▸ **EXERCISE DESCRIPTION**:
Rewrite the records below, replacing each "locality" with "site" and leaving everything else unchanged.

▸ **EXCERPTED DATA**:
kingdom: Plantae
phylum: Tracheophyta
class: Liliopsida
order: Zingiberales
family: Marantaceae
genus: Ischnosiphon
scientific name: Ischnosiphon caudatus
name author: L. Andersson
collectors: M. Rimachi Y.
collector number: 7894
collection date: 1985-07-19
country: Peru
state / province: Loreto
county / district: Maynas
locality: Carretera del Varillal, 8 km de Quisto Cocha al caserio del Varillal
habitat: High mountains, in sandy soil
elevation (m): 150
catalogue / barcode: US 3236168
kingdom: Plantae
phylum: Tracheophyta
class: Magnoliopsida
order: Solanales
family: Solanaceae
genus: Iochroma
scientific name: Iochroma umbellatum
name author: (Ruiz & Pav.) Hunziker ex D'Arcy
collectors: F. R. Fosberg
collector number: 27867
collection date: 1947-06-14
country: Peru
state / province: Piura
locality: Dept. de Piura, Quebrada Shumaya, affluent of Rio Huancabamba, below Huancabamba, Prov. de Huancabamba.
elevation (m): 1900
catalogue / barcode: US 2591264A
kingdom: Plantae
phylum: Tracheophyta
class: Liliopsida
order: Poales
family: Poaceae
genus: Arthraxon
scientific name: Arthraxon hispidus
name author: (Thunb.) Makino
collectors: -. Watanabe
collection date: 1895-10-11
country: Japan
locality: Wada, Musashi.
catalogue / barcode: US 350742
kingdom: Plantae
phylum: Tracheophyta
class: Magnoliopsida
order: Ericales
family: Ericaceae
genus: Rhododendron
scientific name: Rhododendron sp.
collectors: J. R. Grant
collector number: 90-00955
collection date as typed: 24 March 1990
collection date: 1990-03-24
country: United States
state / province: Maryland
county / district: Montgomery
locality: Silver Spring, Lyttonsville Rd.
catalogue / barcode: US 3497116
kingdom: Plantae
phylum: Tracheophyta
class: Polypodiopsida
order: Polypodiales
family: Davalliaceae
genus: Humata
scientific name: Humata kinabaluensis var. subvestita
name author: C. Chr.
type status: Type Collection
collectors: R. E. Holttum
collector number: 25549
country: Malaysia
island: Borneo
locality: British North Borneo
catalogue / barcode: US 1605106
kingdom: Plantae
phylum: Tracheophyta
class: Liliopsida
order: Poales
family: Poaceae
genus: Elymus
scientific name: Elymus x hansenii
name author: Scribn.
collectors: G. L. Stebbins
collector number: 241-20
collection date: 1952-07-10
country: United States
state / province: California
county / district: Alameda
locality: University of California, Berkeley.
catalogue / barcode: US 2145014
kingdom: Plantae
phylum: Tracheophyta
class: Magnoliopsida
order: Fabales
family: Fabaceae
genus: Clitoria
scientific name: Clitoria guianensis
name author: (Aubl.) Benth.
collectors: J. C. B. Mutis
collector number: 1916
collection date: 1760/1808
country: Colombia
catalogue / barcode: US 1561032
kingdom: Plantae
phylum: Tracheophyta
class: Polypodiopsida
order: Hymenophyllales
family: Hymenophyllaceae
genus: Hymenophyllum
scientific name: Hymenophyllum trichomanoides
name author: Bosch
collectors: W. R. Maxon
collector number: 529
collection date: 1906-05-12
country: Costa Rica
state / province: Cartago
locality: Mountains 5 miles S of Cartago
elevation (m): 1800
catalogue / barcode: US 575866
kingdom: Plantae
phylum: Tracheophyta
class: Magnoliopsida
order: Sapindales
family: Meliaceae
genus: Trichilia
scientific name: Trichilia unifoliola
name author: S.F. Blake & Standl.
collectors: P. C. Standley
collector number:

▸ **FINISHED ANSWER**:
kingdom: Plantae
phylum: Tracheophyta
class: Liliopsida
order: Zingiberales
family: Marantaceae
genus: Ischnosiphon
scientific name: Ischnosiphon caudatus
name author: L. Andersson
collectors: M. Rimachi Y.
collector number: 7894
collection date: 1985-07-19
country: Peru
state / province: Loreto
county / district: Maynas
site: Carretera del Varillal, 8 km de Quisto Cocha al caserio del Varillal
habitat: High mountains, in sandy soil
elevation (m): 150
catalogue / barcode: US 3236168
kingdom: Plantae
phylum: Tracheophyta
class: Magnoliopsida
order: Solanales
family: Solanaceae
genus: Iochroma
scientific name: Iochroma umbellatum
name author: (Ruiz & Pav.) Hunziker ex D'Arcy
collectors: F. R. Fosberg
collector number: 27867
collection date: 1947-06-14
country: Peru
state / province: Piura
site: Dept. de Piura, Quebrada Shumaya, affluent of Rio Huancabamba, below Huancabamba, Prov. de Huancabamba.
elevation (m): 1900
catalogue / barcode: US 2591264A
kingdom: Plantae
phylum: Tracheophyta
class: Liliopsida
order: Poales
family: Poaceae
genus: Arthraxon
scientific name: Arthraxon hispidus
name author: (Thunb.) Makino
collectors: -. Watanabe
collection date: 1895-10-11
country: Japan
site: Wada, Musashi.
catalogue / barcode: US 350742
kingdom: Plantae
phylum: Tracheophyta
class: Magnoliopsida
order: Ericales
family: Ericaceae
genus: Rhododendron
scientific name: Rhododendron sp.
collectors: J. R. Grant
collector number: 90-00955
collection date as typed: 24 March 1990
collection date: 1990-03-24
country: United States
state / province: Maryland
county / district: Montgomery
site: Silver Spring, Lyttonsville Rd.
catalogue / barcode: US 3497116
kingdom: Plantae
phylum: Tracheophyta
class: Polypodiopsida
order: Polypodiales
family: Davalliaceae
genus: Humata
scientific name: Humata kinabaluensis var. subvestita
name author: C. Chr.
type status: Type Collection
collectors: R. E. Holttum
collector number: 25549
country: Malaysia
island: Borneo
site: British North Borneo
catalogue / barcode: US 1605106
kingdom: Plantae
phylum: Tracheophyta
class: Liliopsida
order: Poales
family: Poaceae
genus: Elymus
scientific name: Elymus x hansenii
name author: Scribn.
collectors: G. L. Stebbins
collector number: 241-20
collection date: 1952-07-10
country: United States
state / province: California
county / district: Alameda
site: University of California, Berkeley.
catalogue / barcode: US 2145014
kingdom: Plantae
phylum: Tracheophyta
class: Magnoliopsida
order: Fabales
family: Fabaceae
genus: Clitoria
scientific name: Clitoria guianensis
name author: (Aubl.) Benth.
collectors: J. C. B. Mutis
collector number: 1916
collection date: 1760/1808
country: Colombia
catalogue / barcode: US 1561032
kingdom: Plantae
phylum: Tracheophyta
class: Polypodiopsida
order: Hymenophyllales
family: Hymenophyllaceae
genus: Hymenophyllum
scientific name: Hymenophyllum trichomanoides
name author: Bosch
collectors: W. R. Maxon
collector number: 529
collection date: 1906-05-12
country: Costa Rica
state / province: Cartago
site: Mountains 5 miles S of Cartago
elevation (m): 1800
catalogue / barcode: US 575866
kingdom: Plantae
phylum: Tracheophyta
class: Magnoliopsida
order: Sapindales
family: Meliaceae
genus: Trichilia
scientific name: Trichilia unifoliola
name author: S.F. Blake & Standl.
collectors: P. C. Standley
collector number:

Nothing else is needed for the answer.